Our new promotion, you will have to give contact information so we can contact you via mail, in addition, as per terms of winning, you will have to allow us to use your name on the site and your picture. How's that!

This will all be done in hopes of not having a big fizzle at the end of the promotion period like we experienced on the last one.

Enjoy!


----------



## AdmiralAK (Nov 12, 2001)

so admin...
in the next competition will you be offering an moded apple newton 2100 he he he 


Admiral


----------



## ScottW (Nov 12, 2001)

I was thinking more in line of an Apple II GS w/ a SuperDrive!

Steve is SOOOO original with his product names!
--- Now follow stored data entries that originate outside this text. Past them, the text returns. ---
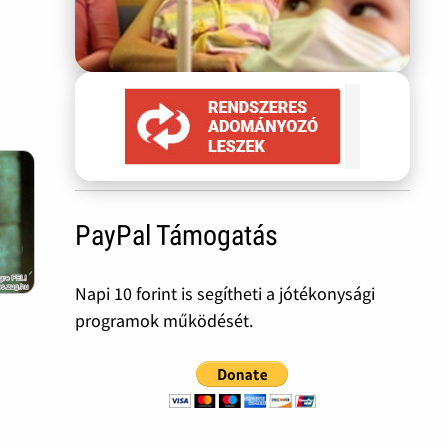
PayPal Támogatás
Napi 10 forint is segítheti a jótékonysági
programok működését.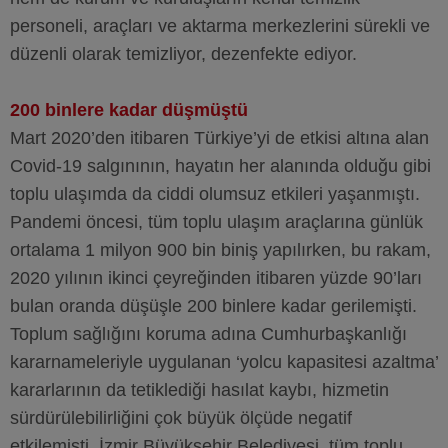
personeli, araçları ve aktarma merkezlerini sürekli ve
düzenli olarak temizliyor, dezenfekte ediyor.
200 binlere kadar düşmüştü
Mart 2020’den itibaren Türkiye’yi de etkisi altına alan
Covid-19 salgınının, hayatın her alanında olduğu gibi
toplu ulaşımda da ciddi olumsuz etkileri yaşanmıştı.
Pandemi öncesi, tüm toplu ulaşım araçlarına günlük
ortalama 1 milyon 900 bin biniş yapılırken, bu rakam,
2020 yılının ikinci çeyreğinden itibaren yüzde 90’ları
bulan oranda düşüşle 200 binlere kadar gerilemişti.
Toplum sağlığını koruma adına Cumhurbaşkanlığı
kararnameleriyle uygulanan ‘yolcu kapasitesi azaltma’
kararlarının da tetiklediği hasılat kaybı, hizmetin
sürdürülebilirliğini çok büyük ölçüde negatif
etkilemişti. İzmir Büyükşehir Belediyesi, tüm toplu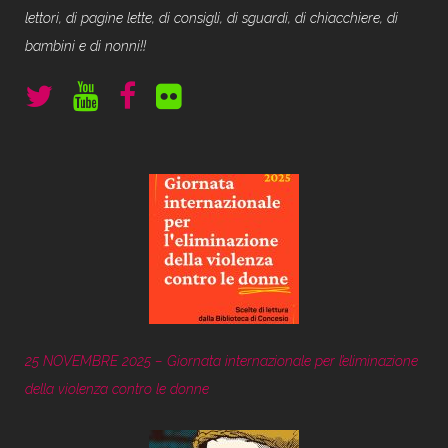
lettori, di pagine lette, di consigli, di sguardi, di chiacchiere, di
bambini e di nonni!!
25 NOVEMBRE 2025 – Giornata internazionale per l’eliminazione
della violenza contro le donne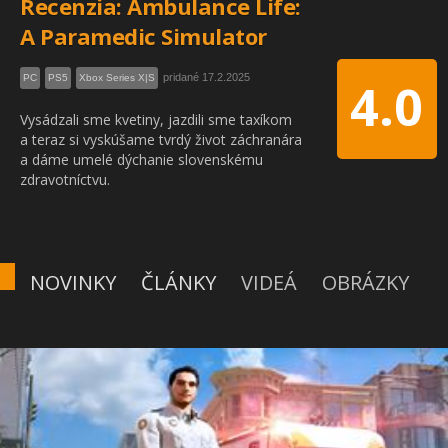
Recenzia: Ambulance Life:
A Paramedic Simulator
pridané 17.2.2025
PC
PS5
Xbox Series X|S
4.0
Vysádzali sme kvetiny, jazdili sme taxíkom
a teraz si vyskúšame tvrdý život záchranára
a dáme umelé dýchanie slovenskému
zdravotníctvu.
NOVINKY
ČLÁNKY
VIDEÁ
OBRÁZKY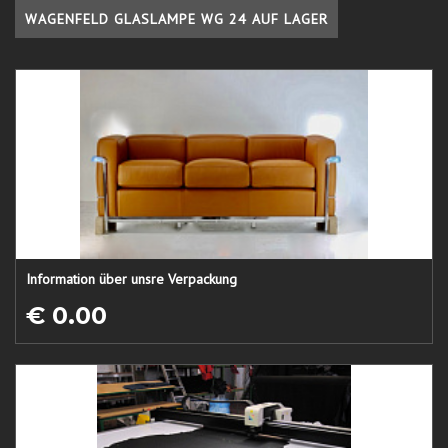
WAGENFELD GLASLAMPE WG 24 AUF LAGER
Information über unsre Verpackung
€ 0.00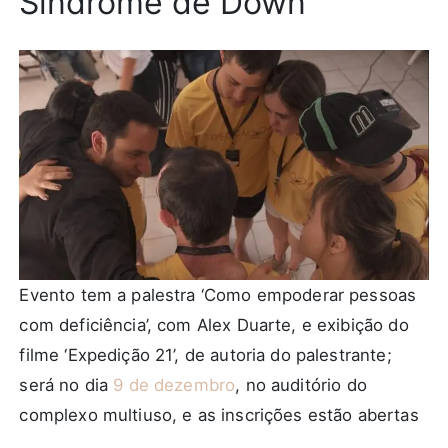
Síndrome de Down
Evento tem a palestra ‘Como empoderar pessoas
com deficiência’, com Alex Duarte, e exibição do
filme ‘Expedição 21’, de autoria do palestrante;
será no dia
9 de dezembro
, no auditório do
complexo multiuso, e as inscrições estão abertas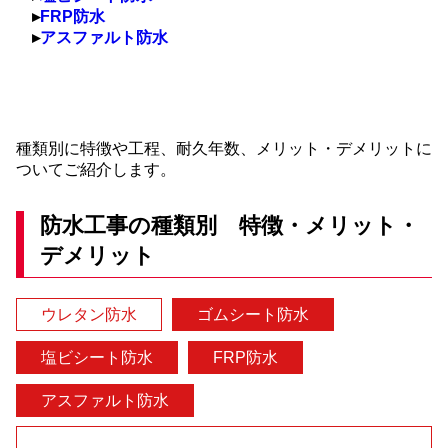
▸
FRP防水
▸
アスファルト防水
種類別に特徴や工程、耐久年数、メリット・デメリットに
ついてご紹介します。
防水工事の種類別 特徴・メリット・
デメリット
ウレタン防水
ゴムシート防水
塩ビシート防水
FRP防水
アスファルト防水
Uhhh..

Admin


----------



## ScottW (Nov 12, 2001)

How about a Newton eMate... or maybe a 2gig External SCSI drive. 

Admin


----------



## ScottW (Nov 12, 2001)

Or maybe, an iPod!


----------



## Red Phoenix (Nov 12, 2001)

Would that be a Woz edition IIGS? I could go for one of those...


----------



## AdmiralAK (Nov 13, 2001)

Hmmm Woz IIgs eh >> cool 

Well here were my thoughts on the newton 
Newton 2100 w/ some sort of memory upgrade (lets say 64MB ?)
Overclocked new chip, StrongARM @ 300Mhz ?
CF card in one of the PCMCIA slots for the 1GB IBM microdrive,
color screen so that it can run the newton OS, but also backbone
emulation of the Java/linux OS of the Zaurus and PocketPC2002 OS

COmpletelly re-writen Ir toolbox in order to make the newton compatible with modern Ir devices, as well as getting a Firewire interface sodered on the extra space in the motherboard....

sounds.. supercool! he he


Admiral


----------



## edX (Dec 5, 2001)

How about a year's supply of coffee? I know Ak loves his coffee!! I love my coffee!!! It's the only thng that keeps my uptime anywhere near that of my mac's.


----------



## AdmiralAK (Dec 5, 2001)

Steve Jobs Designer Coffee 
Comes in a designer can (freeze dried coffe please so that I can make frappe )
mmmm cooffeeee...enriched with G5-goodness 



Admiral


----------